--- PROVIDED ENTRIES Enclosed Below ---

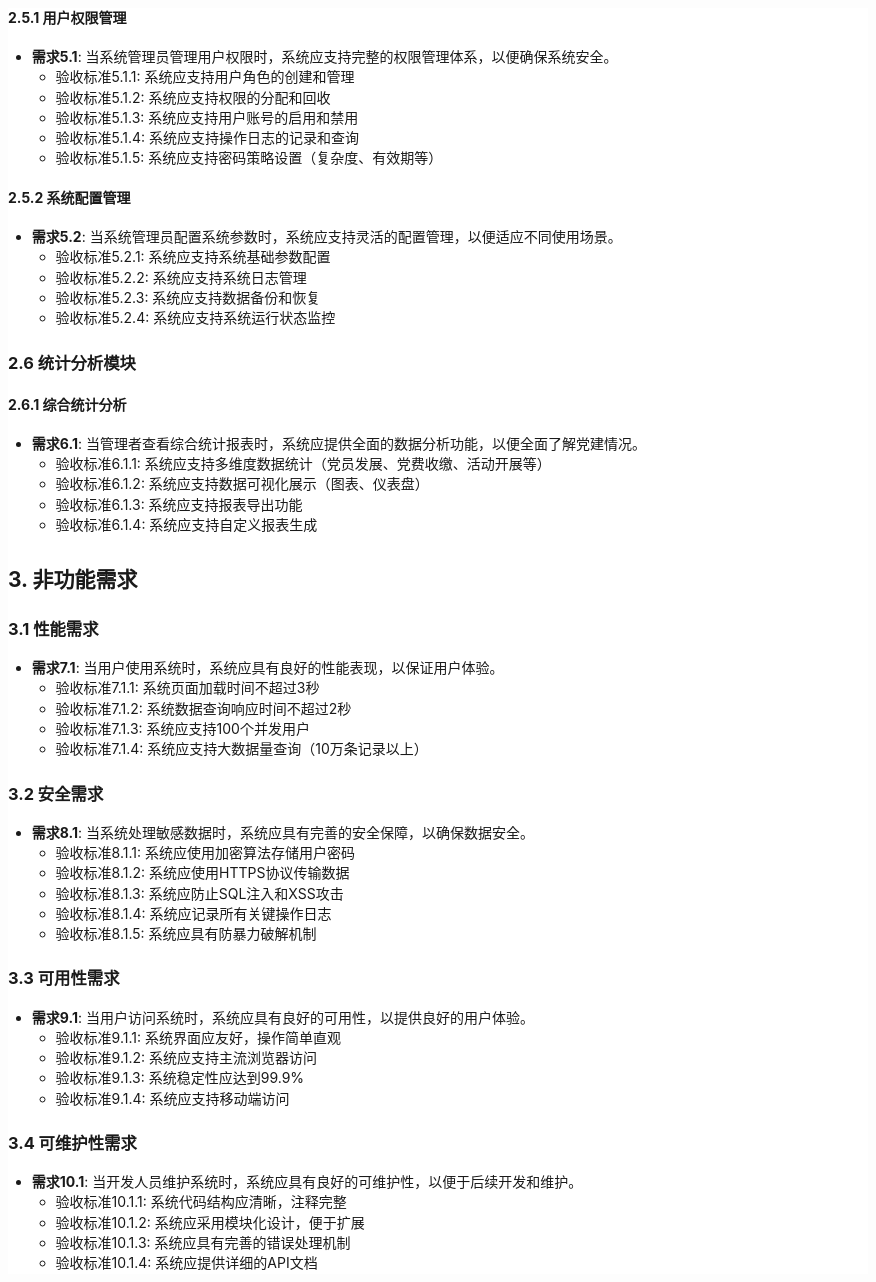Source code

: #### 2.5.1 用户权限管理
- **需求5.1**: 当系统管理员管理用户权限时，系统应支持完整的权限管理体系，以便确保系统安全。
  - 验收标准5.1.1: 系统应支持用户角色的创建和管理
  - 验收标准5.1.2: 系统应支持权限的分配和回收
  - 验收标准5.1.3: 系统应支持用户账号的启用和禁用
  - 验收标准5.1.4: 系统应支持操作日志的记录和查询
  - 验收标准5.1.5: 系统应支持密码策略设置（复杂度、有效期等）

#### 2.5.2 系统配置管理
- **需求5.2**: 当系统管理员配置系统参数时，系统应支持灵活的配置管理，以便适应不同使用场景。
  - 验收标准5.2.1: 系统应支持系统基础参数配置
  - 验收标准5.2.2: 系统应支持系统日志管理
  - 验收标准5.2.3: 系统应支持数据备份和恢复
  - 验收标准5.2.4: 系统应支持系统运行状态监控

### 2.6 统计分析模块

#### 2.6.1 综合统计分析
- **需求6.1**: 当管理者查看综合统计报表时，系统应提供全面的数据分析功能，以便全面了解党建情况。
  - 验收标准6.1.1: 系统应支持多维度数据统计（党员发展、党费收缴、活动开展等）
  - 验收标准6.1.2: 系统应支持数据可视化展示（图表、仪表盘）
  - 验收标准6.1.3: 系统应支持报表导出功能
  - 验收标准6.1.4: 系统应支持自定义报表生成

## 3. 非功能需求

### 3.1 性能需求
- **需求7.1**: 当用户使用系统时，系统应具有良好的性能表现，以保证用户体验。
  - 验收标准7.1.1: 系统页面加载时间不超过3秒
  - 验收标准7.1.2: 系统数据查询响应时间不超过2秒
  - 验收标准7.1.3: 系统应支持100个并发用户
  - 验收标准7.1.4: 系统应支持大数据量查询（10万条记录以上）

### 3.2 安全需求
- **需求8.1**: 当系统处理敏感数据时，系统应具有完善的安全保障，以确保数据安全。
  - 验收标准8.1.1: 系统应使用加密算法存储用户密码
  - 验收标准8.1.2: 系统应使用HTTPS协议传输数据
  - 验收标准8.1.3: 系统应防止SQL注入和XSS攻击
  - 验收标准8.1.4: 系统应记录所有关键操作日志
  - 验收标准8.1.5: 系统应具有防暴力破解机制

### 3.3 可用性需求
- **需求9.1**: 当用户访问系统时，系统应具有良好的可用性，以提供良好的用户体验。
  - 验收标准9.1.1: 系统界面应友好，操作简单直观
  - 验收标准9.1.2: 系统应支持主流浏览器访问
  - 验收标准9.1.3: 系统稳定性应达到99.9%
  - 验收标准9.1.4: 系统应支持移动端访问

### 3.4 可维护性需求
- **需求10.1**: 当开发人员维护系统时，系统应具有良好的可维护性，以便于后续开发和维护。
  - 验收标准10.1.1: 系统代码结构应清晰，注释完整
  - 验收标准10.1.2: 系统应采用模块化设计，便于扩展
  - 验收标准10.1.3: 系统应具有完善的错误处理机制
  - 验收标准10.1.4: 系统应提供详细的API文档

--- End of Enclosed PROVIDED ENTRIES ---

### ACTIVITY
Each line from the one containing "- 验收标准8.1.1: 系统应使用加密算法存储用户密码" through the last line of the entries above is to be returned exactly, and no others.

### SOLUTION TO THIS PROBLEM
  - 验收标准8.1.1: 系统应使用加密算法存储用户密码
  - 验收标准8.1.2: 系统应使用HTTPS协议传输数据
  - 验收标准8.1.3: 系统应防止SQL注入和XSS攻击
  - 验收标准8.1.4: 系统应记录所有关键操作日志
  - 验收标准8.1.5: 系统应具有防暴力破解机制

### 3.3 可用性需求
- **需求9.1**: 当用户访问系统时，系统应具有良好的可用性，以提供良好的用户体验。
  - 验收标准9.1.1: 系统界面应友好，操作简单直观
  - 验收标准9.1.2: 系统应支持主流浏览器访问
  - 验收标准9.1.3: 系统稳定性应达到99.9%
  - 验收标准9.1.4: 系统应支持移动端访问

### 3.4 可维护性需求
- **需求10.1**: 当开发人员维护系统时，系统应具有良好的可维护性，以便于后续开发和维护。
  - 验收标准10.1.1: 系统代码结构应清晰，注释完整
  - 验收标准10.1.2: 系统应采用模块化设计，便于扩展
  - 验收标准10.1.3: 系统应具有完善的错误处理机制
  - 验收标准10.1.4: 系统应提供详细的API文档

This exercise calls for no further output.